3 Os homens põem termo às trevas, e até os últimos confins exploram as pedras na escuridão e nas trevas mais densas.
4 Abrem um poço de mina longe do lugar onde habitam; são esquecidos pelos viajantes, ficando pendentes longe dos homens, e oscilam de um lado para o outro.
5 Quanto à terra, dela procede o pão, mas por baixo é revolvida como por fogo.
6 As suas pedras são o lugar de safiras, e têm pó de ouro.
7 A ave de rapina não conhece essa vereda, e não a viram os olhos do falcão.
8 Nunca a pisaram feras altivas, nem o feroz leão passou por ela.
9 O homem estende a mão contra a pederneira, e revolve os montes desde as suas raízes.
10 Corta canais nas pedras, e os seus olhos descobrem todas as coisas preciosas.
11 Ele tapa os veios d'água para que não gotejem; e tira para a luz o que estava escondido.
12 Mas onde se achará a sabedoria? E onde está o lugar do entendimento?

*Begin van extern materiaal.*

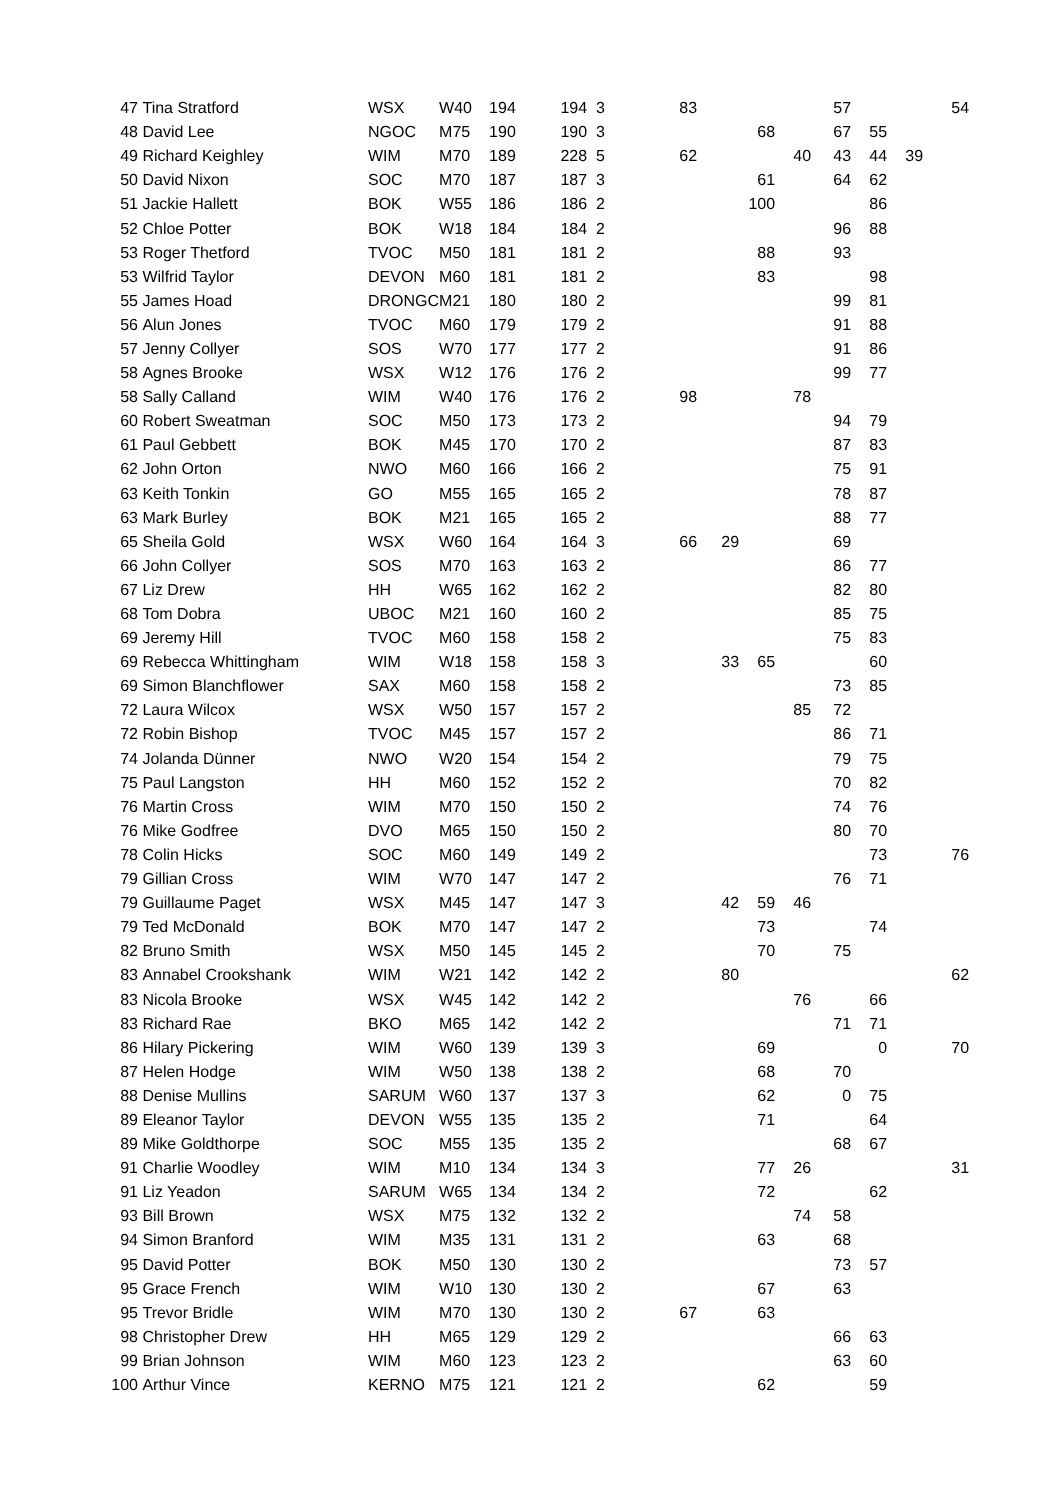| 47 | Tina Stratford | WSX | W40 | 194 | 194 | 3 | 83 | | | | 57 | | | 54 |
| 48 | David Lee | NGOC | M75 | 190 | 190 | 3 | | | 68 | | 67 | 55 | | |
| 49 | Richard Keighley | WIM | M70 | 189 | 228 | 5 | 62 | | | 40 | 43 | 44 | 39 | |
| 50 | David Nixon | SOC | M70 | 187 | 187 | 3 | | | 61 | | 64 | 62 | | |
| 51 | Jackie Hallett | BOK | W55 | 186 | 186 | 2 | | | 100 | | | 86 | | |
| 52 | Chloe Potter | BOK | W18 | 184 | 184 | 2 | | | | | 96 | 88 | | |
| 53 | Roger Thetford | TVOC | M50 | 181 | 181 | 2 | | | 88 | | 93 | | | |
| 53 | Wilfrid Taylor | DEVON | M60 | 181 | 181 | 2 | | | 83 | | | 98 | | |
| 55 | James Hoad | DRONGC | M21 | 180 | 180 | 2 | | | | | 99 | 81 | | |
| 56 | Alun Jones | TVOC | M60 | 179 | 179 | 2 | | | | | 91 | 88 | | |
| 57 | Jenny Collyer | SOS | W70 | 177 | 177 | 2 | | | | | 91 | 86 | | |
| 58 | Agnes Brooke | WSX | W12 | 176 | 176 | 2 | | | | | 99 | 77 | | |
| 58 | Sally Calland | WIM | W40 | 176 | 176 | 2 | 98 | | | 78 | | | | |
| 60 | Robert Sweatman | SOC | M50 | 173 | 173 | 2 | | | | | 94 | 79 | | |
| 61 | Paul Gebbett | BOK | M45 | 170 | 170 | 2 | | | | | 87 | 83 | | |
| 62 | John Orton | NWO | M60 | 166 | 166 | 2 | | | | | 75 | 91 | | |
| 63 | Keith Tonkin | GO | M55 | 165 | 165 | 2 | | | | | 78 | 87 | | |
| 63 | Mark Burley | BOK | M21 | 165 | 165 | 2 | | | | | 88 | 77 | | |
| 65 | Sheila Gold | WSX | W60 | 164 | 164 | 3 | 66 | 29 | | | 69 | | | |
| 66 | John Collyer | SOS | M70 | 163 | 163 | 2 | | | | | 86 | 77 | | |
| 67 | Liz Drew | HH | W65 | 162 | 162 | 2 | | | | | 82 | 80 | | |
| 68 | Tom Dobra | UBOC | M21 | 160 | 160 | 2 | | | | | 85 | 75 | | |
| 69 | Jeremy Hill | TVOC | M60 | 158 | 158 | 2 | | | | | 75 | 83 | | |
| 69 | Rebecca Whittingham | WIM | W18 | 158 | 158 | 3 | | 33 | 65 | | | 60 | | |
| 69 | Simon Blanchflower | SAX | M60 | 158 | 158 | 2 | | | | | 73 | 85 | | |
| 72 | Laura Wilcox | WSX | W50 | 157 | 157 | 2 | | | | 85 | 72 | | | |
| 72 | Robin Bishop | TVOC | M45 | 157 | 157 | 2 | | | | | 86 | 71 | | |
| 74 | Jolanda Dünner | NWO | W20 | 154 | 154 | 2 | | | | | 79 | 75 | | |
| 75 | Paul Langston | HH | M60 | 152 | 152 | 2 | | | | | 70 | 82 | | |
| 76 | Martin Cross | WIM | M70 | 150 | 150 | 2 | | | | | 74 | 76 | | |
| 76 | Mike Godfree | DVO | M65 | 150 | 150 | 2 | | | | | 80 | 70 | | |
| 78 | Colin Hicks | SOC | M60 | 149 | 149 | 2 | | | | | | 73 | | 76 |
| 79 | Gillian Cross | WIM | W70 | 147 | 147 | 2 | | | | | 76 | 71 | | |
| 79 | Guillaume Paget | WSX | M45 | 147 | 147 | 3 | | 42 | 59 | 46 | | | | |
| 79 | Ted McDonald | BOK | M70 | 147 | 147 | 2 | | | 73 | | | 74 | | |
| 82 | Bruno Smith | WSX | M50 | 145 | 145 | 2 | | | 70 | | 75 | | | |
| 83 | Annabel Crookshank | WIM | W21 | 142 | 142 | 2 | | 80 | | | | | | 62 |
| 83 | Nicola Brooke | WSX | W45 | 142 | 142 | 2 | | | | 76 | | 66 | | |
| 83 | Richard Rae | BKO | M65 | 142 | 142 | 2 | | | | | 71 | 71 | | |
| 86 | Hilary Pickering | WIM | W60 | 139 | 139 | 3 | | | 69 | | | 0 | | 70 |
| 87 | Helen Hodge | WIM | W50 | 138 | 138 | 2 | | | 68 | | 70 | | | |
| 88 | Denise Mullins | SARUM | W60 | 137 | 137 | 3 | | | 62 | | 0 | 75 | | |
| 89 | Eleanor Taylor | DEVON | W55 | 135 | 135 | 2 | | | 71 | | | 64 | | |
| 89 | Mike Goldthorpe | SOC | M55 | 135 | 135 | 2 | | | | | 68 | 67 | | |
| 91 | Charlie Woodley | WIM | M10 | 134 | 134 | 3 | | | 77 | 26 | | | | 31 |
| 91 | Liz Yeadon | SARUM | W65 | 134 | 134 | 2 | | | 72 | | | 62 | | |
| 93 | Bill Brown | WSX | M75 | 132 | 132 | 2 | | | | 74 | 58 | | | |
| 94 | Simon Branford | WIM | M35 | 131 | 131 | 2 | | | 63 | | 68 | | | |
| 95 | David Potter | BOK | M50 | 130 | 130 | 2 | | | | | 73 | 57 | | |
| 95 | Grace French | WIM | W10 | 130 | 130 | 2 | | | 67 | | 63 | | | |
| 95 | Trevor Bridle | WIM | M70 | 130 | 130 | 2 | 67 | | 63 | | | | | |
| 98 | Christopher Drew | HH | M65 | 129 | 129 | 2 | | | | | 66 | 63 | | |
| 99 | Brian Johnson | WIM | M60 | 123 | 123 | 2 | | | | | 63 | 60 | | |
| 100 | Arthur Vince | KERNO | M75 | 121 | 121 | 2 | | | 62 | | | 59 | | |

13 O homem não lhe conhece o caminho; nem se acha ela na terra dos viventes.
14 O abismo diz: Não está em mim; e o mar diz: Ela não está comigo.
15 Não pode ser comprada com ouro fino, nem a peso de prata se trocará.
16 Nem se pode avaliar em ouro fino de Ofir, nem em pedras preciosas de berilo, ou safira.
17 Com ela não se pode comparar o ouro ou o vidro; nem se trocara por jóias de ouro fino.
18 Não se fará menção de coral nem de cristal; porque a aquisição da sabedoria é melhor que a das pérolas.
19 Não se lhe igualará o topázio da Etiópia, nem se pode comprar por ouro puro.
20 Donde, pois, vem a sabedoria? Onde está o lugar do entendimento?
21 Está encoberta aos olhos de todo vivente, e oculta às aves do céu.
22 O Abadom e a morte dizem: Ouvimos com os nossos ouvidos um rumor dela.
23 Deus entende o seu caminho, e ele sabe o seu lugar.
24 Porque ele perscruta até as extremidades da terra, sim, ele vê tudo o que há debaixo do céu.
25 Quando regulou o peso do vento, e fixou a medida das águas;
26 quando prescreveu leis para a chuva e caminho para o relâmpago dos trovões;
27 então viu a sabedoria e a manifestou; estabeleceu-a, e também a esquadrinhou.
28 E disse ao homem: Eis que o temor do Senhor é a sabedoria, e o apartar-se do mal é o entendimento.